= ASSIGNMENT =
Each record below should be given again exactly as it reads.

= EXERCISE DATA =

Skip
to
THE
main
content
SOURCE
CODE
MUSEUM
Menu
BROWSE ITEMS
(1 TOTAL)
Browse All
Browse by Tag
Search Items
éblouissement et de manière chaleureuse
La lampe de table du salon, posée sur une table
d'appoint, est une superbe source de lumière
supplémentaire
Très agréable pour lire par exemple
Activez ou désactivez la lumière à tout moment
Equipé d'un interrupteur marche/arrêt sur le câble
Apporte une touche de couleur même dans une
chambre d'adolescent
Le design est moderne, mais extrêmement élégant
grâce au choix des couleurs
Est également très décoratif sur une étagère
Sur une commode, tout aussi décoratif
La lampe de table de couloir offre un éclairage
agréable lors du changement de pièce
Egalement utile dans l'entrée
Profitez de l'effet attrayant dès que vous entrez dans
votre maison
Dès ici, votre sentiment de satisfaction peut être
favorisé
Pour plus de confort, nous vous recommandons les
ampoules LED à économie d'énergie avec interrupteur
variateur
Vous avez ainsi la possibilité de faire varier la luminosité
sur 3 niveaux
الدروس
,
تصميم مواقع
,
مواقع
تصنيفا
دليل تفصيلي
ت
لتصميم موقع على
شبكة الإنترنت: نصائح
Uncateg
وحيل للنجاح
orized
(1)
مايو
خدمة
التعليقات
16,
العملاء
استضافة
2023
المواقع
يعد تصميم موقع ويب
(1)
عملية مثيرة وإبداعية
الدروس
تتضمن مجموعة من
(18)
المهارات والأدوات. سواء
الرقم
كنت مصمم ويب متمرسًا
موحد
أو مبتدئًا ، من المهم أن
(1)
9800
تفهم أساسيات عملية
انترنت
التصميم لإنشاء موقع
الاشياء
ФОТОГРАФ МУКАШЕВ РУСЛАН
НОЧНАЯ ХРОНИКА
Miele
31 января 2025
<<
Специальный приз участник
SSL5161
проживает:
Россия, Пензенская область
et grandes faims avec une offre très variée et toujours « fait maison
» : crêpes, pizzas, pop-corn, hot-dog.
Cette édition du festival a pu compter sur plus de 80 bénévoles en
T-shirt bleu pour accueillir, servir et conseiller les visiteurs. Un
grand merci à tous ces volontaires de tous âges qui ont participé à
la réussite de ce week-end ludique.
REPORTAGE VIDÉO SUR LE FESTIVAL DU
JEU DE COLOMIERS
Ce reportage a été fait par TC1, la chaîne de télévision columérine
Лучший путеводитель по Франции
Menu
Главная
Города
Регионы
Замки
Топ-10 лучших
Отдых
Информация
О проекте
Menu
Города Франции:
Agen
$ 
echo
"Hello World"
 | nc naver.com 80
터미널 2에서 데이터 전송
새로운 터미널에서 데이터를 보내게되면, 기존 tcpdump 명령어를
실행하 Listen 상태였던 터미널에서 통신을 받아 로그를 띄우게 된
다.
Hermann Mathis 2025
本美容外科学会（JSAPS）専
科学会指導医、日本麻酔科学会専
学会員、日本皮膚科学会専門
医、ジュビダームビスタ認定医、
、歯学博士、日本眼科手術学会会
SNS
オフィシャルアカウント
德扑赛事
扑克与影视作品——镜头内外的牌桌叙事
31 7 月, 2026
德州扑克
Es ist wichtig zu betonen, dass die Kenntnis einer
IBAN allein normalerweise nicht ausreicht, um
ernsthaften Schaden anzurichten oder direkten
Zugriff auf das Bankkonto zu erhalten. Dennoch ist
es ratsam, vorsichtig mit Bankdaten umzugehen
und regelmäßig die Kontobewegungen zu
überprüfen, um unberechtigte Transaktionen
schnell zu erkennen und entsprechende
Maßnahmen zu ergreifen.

= EXPECTED ANSWER =
Skip
to
THE
main
content
SOURCE
CODE
MUSEUM
Menu
BROWSE ITEMS
(1 TOTAL)
Browse All
Browse by Tag
Search Items
éblouissement et de manière chaleureuse
La lampe de table du salon, posée sur une table
d'appoint, est une superbe source de lumière
supplémentaire
Très agréable pour lire par exemple
Activez ou désactivez la lumière à tout moment
Equipé d'un interrupteur marche/arrêt sur le câble
Apporte une touche de couleur même dans une
chambre d'adolescent
Le design est moderne, mais extrêmement élégant
grâce au choix des couleurs
Est également très décoratif sur une étagère
Sur une commode, tout aussi décoratif
La lampe de table de couloir offre un éclairage
agréable lors du changement de pièce
Egalement utile dans l'entrée
Profitez de l'effet attrayant dès que vous entrez dans
votre maison
Dès ici, votre sentiment de satisfaction peut être
favorisé
Pour plus de confort, nous vous recommandons les
ampoules LED à économie d'énergie avec interrupteur
variateur
Vous avez ainsi la possibilité de faire varier la luminosité
sur 3 niveaux
الدروس
,
تصميم مواقع
,
مواقع
تصنيفا
دليل تفصيلي
ت
لتصميم موقع على
شبكة الإنترنت: نصائح
Uncateg
وحيل للنجاح
orized
(1)
مايو
خدمة
التعليقات
16,
العملاء
استضافة
2023
المواقع
يعد تصميم موقع ويب
(1)
عملية مثيرة وإبداعية
الدروس
تتضمن مجموعة من
(18)
المهارات والأدوات. سواء
الرقم
كنت مصمم ويب متمرسًا
موحد
أو مبتدئًا ، من المهم أن
(1)
9800
تفهم أساسيات عملية
انترنت
التصميم لإنشاء موقع
الاشياء
ФОТОГРАФ МУКАШЕВ РУСЛАН
НОЧНАЯ ХРОНИКА
Miele
31 января 2025
<<
Специальный приз участник
SSL5161
проживает:
Россия, Пензенская область
et grandes faims avec une offre très variée et toujours « fait maison
» : crêpes, pizzas, pop-corn, hot-dog.
Cette édition du festival a pu compter sur plus de 80 bénévoles en
T-shirt bleu pour accueillir, servir et conseiller les visiteurs. Un
grand merci à tous ces volontaires de tous âges qui ont participé à
la réussite de ce week-end ludique.
REPORTAGE VIDÉO SUR LE FESTIVAL DU
JEU DE COLOMIERS
Ce reportage a été fait par TC1, la chaîne de télévision columérine
Лучший путеводитель по Франции
Menu
Главная
Города
Регионы
Замки
Топ-10 лучших
Отдых
Информация
О проекте
Menu
Города Франции:
Agen
$ 
echo
"Hello World"
 | nc naver.com 80
터미널 2에서 데이터 전송
새로운 터미널에서 데이터를 보내게되면, 기존 tcpdump 명령어를
실행하 Listen 상태였던 터미널에서 통신을 받아 로그를 띄우게 된
다.
Hermann Mathis 2025
本美容外科学会（JSAPS）専
科学会指導医、日本麻酔科学会専
学会員、日本皮膚科学会専門
医、ジュビダームビスタ認定医、
、歯学博士、日本眼科手術学会会
SNS
オフィシャルアカウント
德扑赛事
扑克与影视作品——镜头内外的牌桌叙事
31 7 月, 2026
德州扑克
Es ist wichtig zu betonen, dass die Kenntnis einer
IBAN allein normalerweise nicht ausreicht, um
ernsthaften Schaden anzurichten oder direkten
Zugriff auf das Bankkonto zu erhalten. Dennoch ist
es ratsam, vorsichtig mit Bankdaten umzugehen
und regelmäßig die Kontobewegungen zu
überprüfen, um unberechtigte Transaktionen
schnell zu erkennen und entsprechende
Maßnahmen zu ergreifen.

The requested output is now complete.